The Toronto Blue Jays have gained a reputation over the years for being big bats and questionable arms. Wins would be when the batting did enough work to avoid a loss. Losses would be when bullpen woes or an unfortunate start undid the damage that the lineup inflicted.
But that’s not what we’ve seen recently. In fact, we’re almost seeing the inverse of that through May. Throughout the month, the Jays have reflected a team that struggles at the plate but exceeds on the mound.
The batting issues with the Jays are obviously concerning. Is “issues” the right term? Has the team truly struggled, or have they faced many of the league’s great arms and suffered due to that? The answer is likely somewhere in the middle. Whether they’re facing the best or the worse, the team certainly isn’t free from criticism.
For a team that is known to light up pitchers, there’s arguably some reason to panic when it seems like something was switched off across the entire clubhouse. One can hope that whatever issue or whatever combination of issues are holding them back, can be solved.
But until then, doom and gloom are simply not the way to look at this team. There’s a part to the club right now that is holding up their side of the deal, and arguably doing so in a much better way than we’re used to.
The Jays rotation is incredibly strong right now, and it’s hard not to sit back and view it as a delicacy.
If you’re someone who enjoys pitching, the Jays have been a treat. The starters had a good April, and May have only seen them heat up as a whole. The names who struggled at the beginning – namely Yusei Kikuchi, Hyun-jin Ryu, and Jose Berrios – have found their footing in more recent appearances.
The most reassuring performance from Ryu came Friday when he went six scoreless innings against the Cincinnati Reds. Not only was that his first scoreless appearance, but it was the first time he earned a decision from an appearance this season.

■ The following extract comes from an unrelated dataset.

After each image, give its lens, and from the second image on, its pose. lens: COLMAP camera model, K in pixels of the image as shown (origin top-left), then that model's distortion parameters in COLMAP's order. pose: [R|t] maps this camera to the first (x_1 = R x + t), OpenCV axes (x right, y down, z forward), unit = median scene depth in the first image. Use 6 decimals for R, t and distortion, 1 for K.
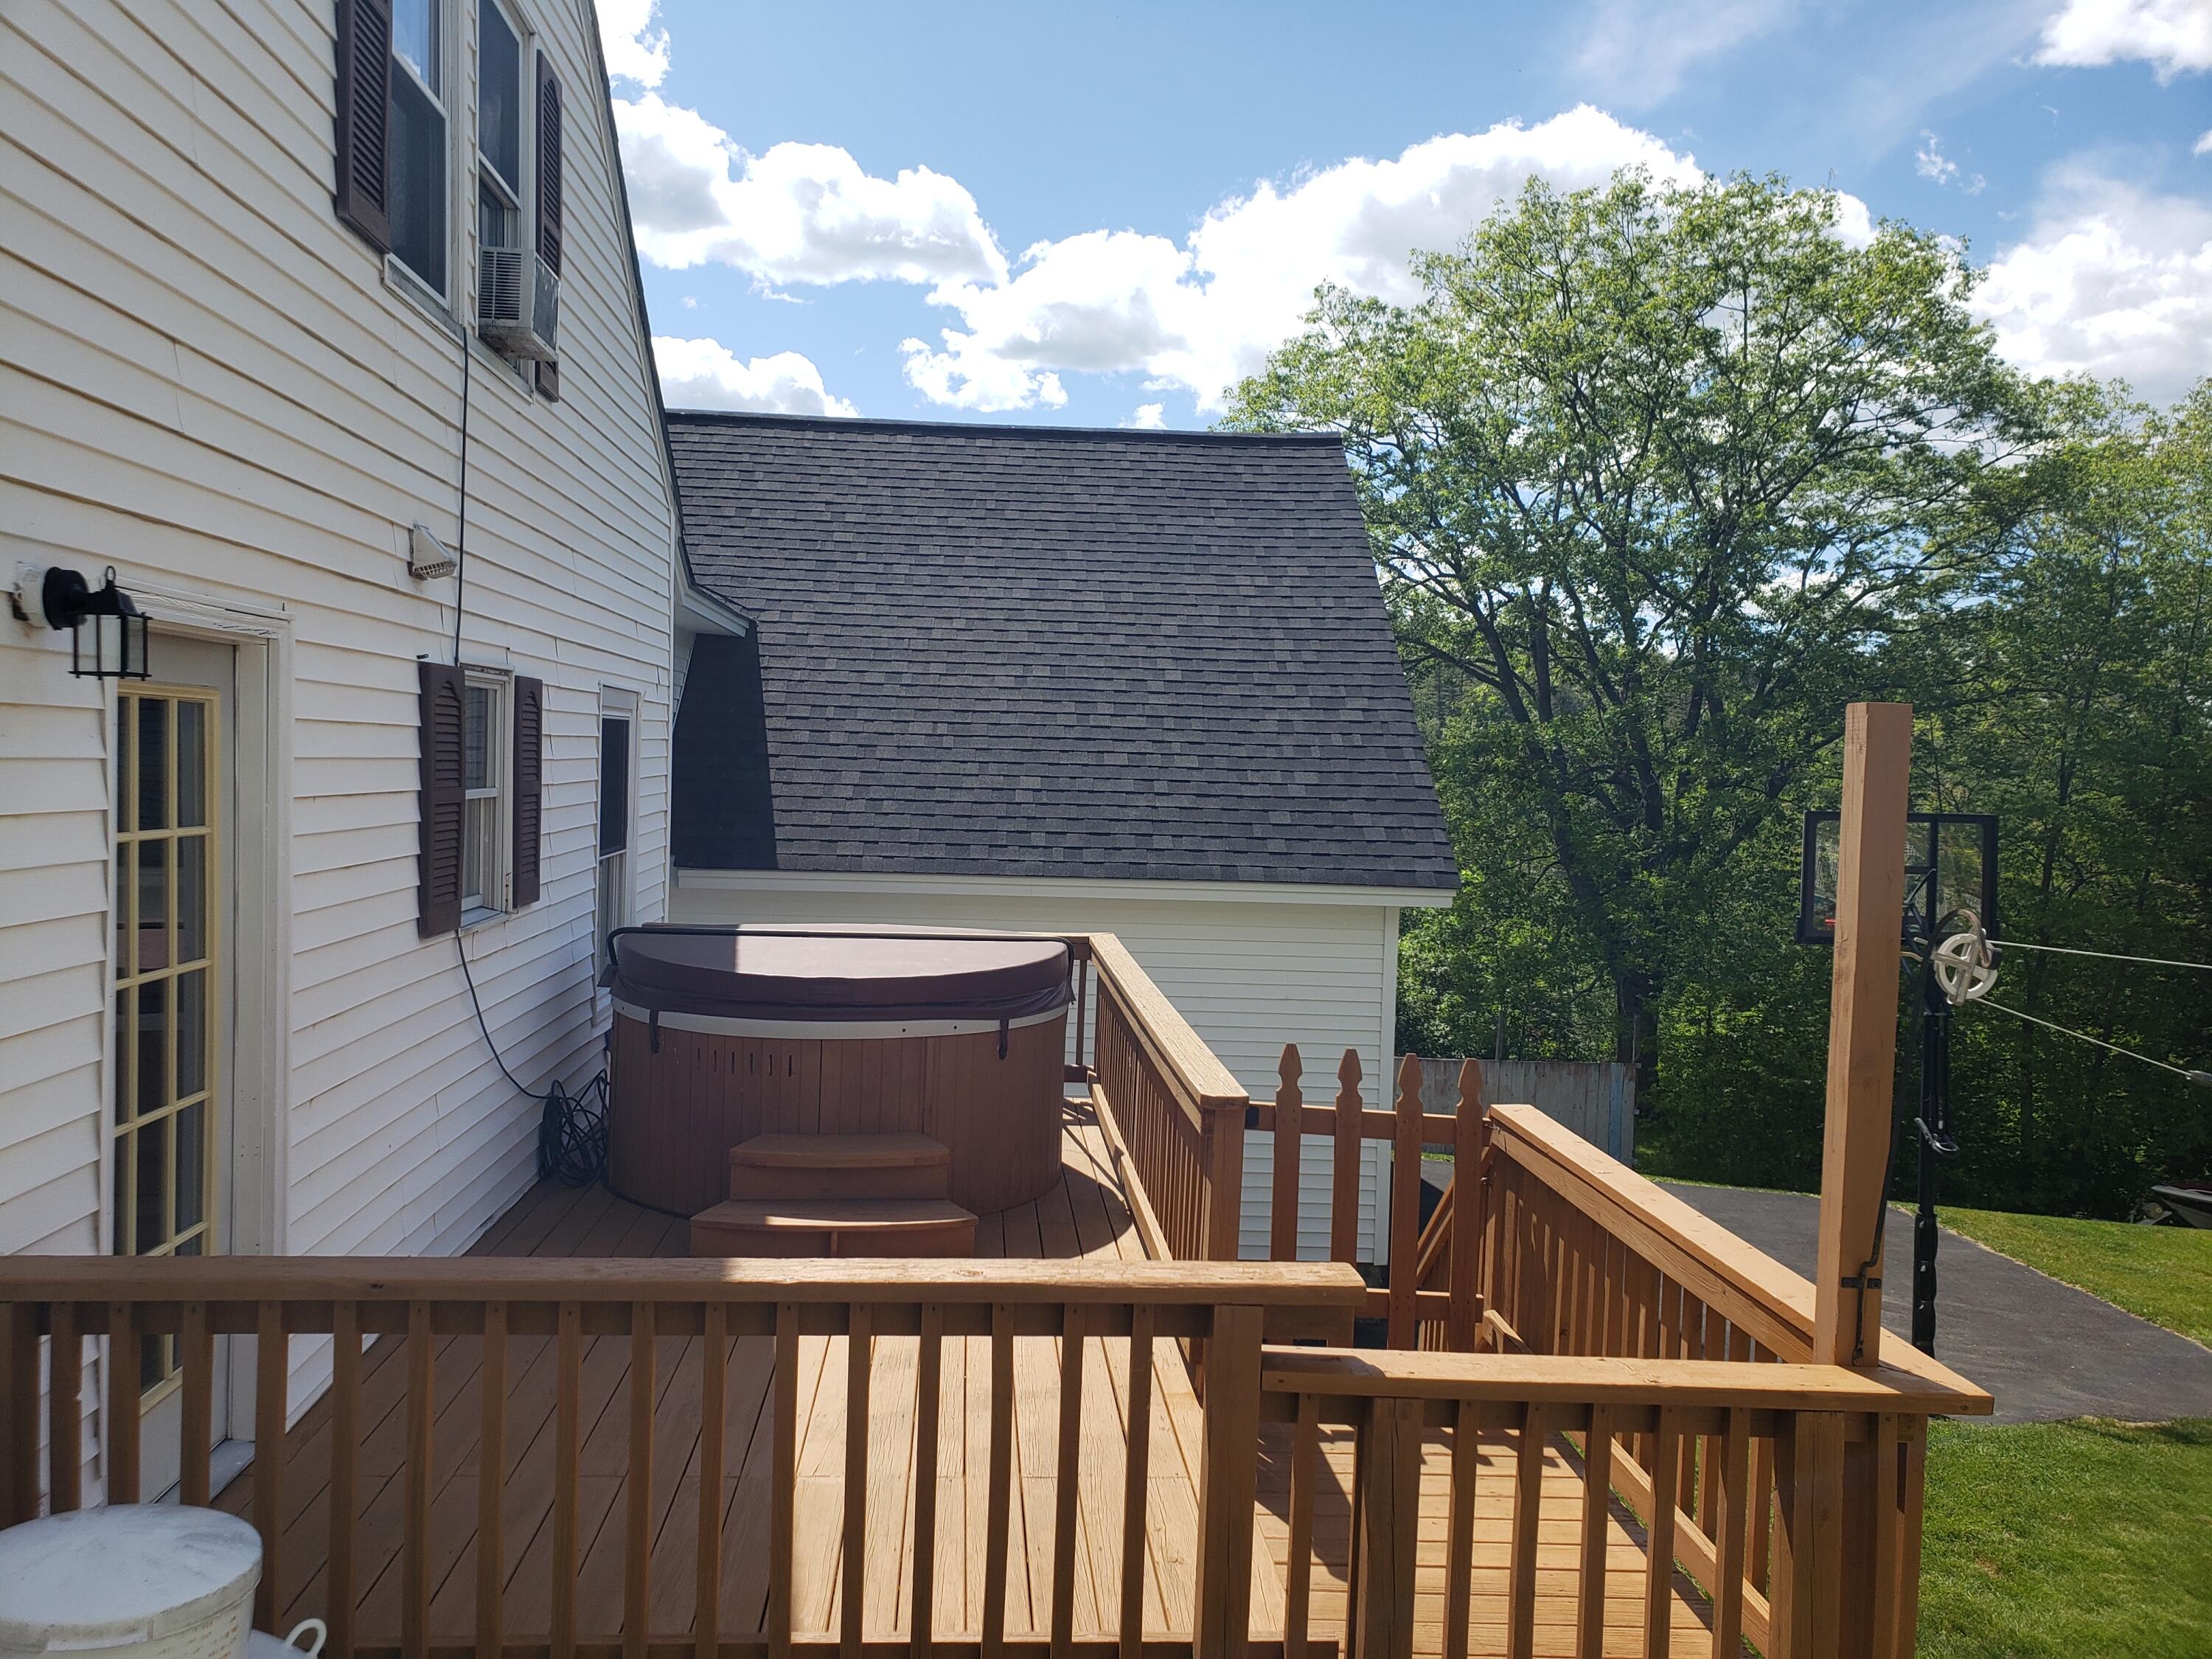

Berrios has yet to have his best performance of the season. His latest games have not been stellar, although they have shown improvements compared to rougher appearances earlier in the season. There is also clearly room for improvement with Kikuchi, who seems to struggle to get going early in games. But, he definitely has impressive performances under his belt at this point.
There has been little room for improvement for starters Kevin Gausman and Alek Manoah. The starters have done their job to a tee this year, and the latter name has continued to exceed the expectations of a 24-year-old that is only in his second year as an MLB player. If he can keep his current success going, which to be clear, would be incredibly hard to uphold, he will be one of the best starters in the league this year.
And one cannot discuss the pitching of the Jays without mentioning their stellar closer, Jordan Romano. The Markham-raised right-hander has truly been overworked due to the team’s high number of close-score games. But, when needed, he has done the job and put a bow on strong performances on the mound. Along with Adam Cimber, a reliever that certainly also deserves a shout, Romano has hit a stride throughout the month.
It’s valid to have concerns about how the Jays, as an overall team, are playing right now. A record just above .500 clearly won’t cut it, as it puts us seven games behind the top-ranked New York Yankees currently. However, it must be appreciated that the rotation is anything but a problem right now – and if that can remain and other holes can get fixed for the team, we’re looking at a pretty good club.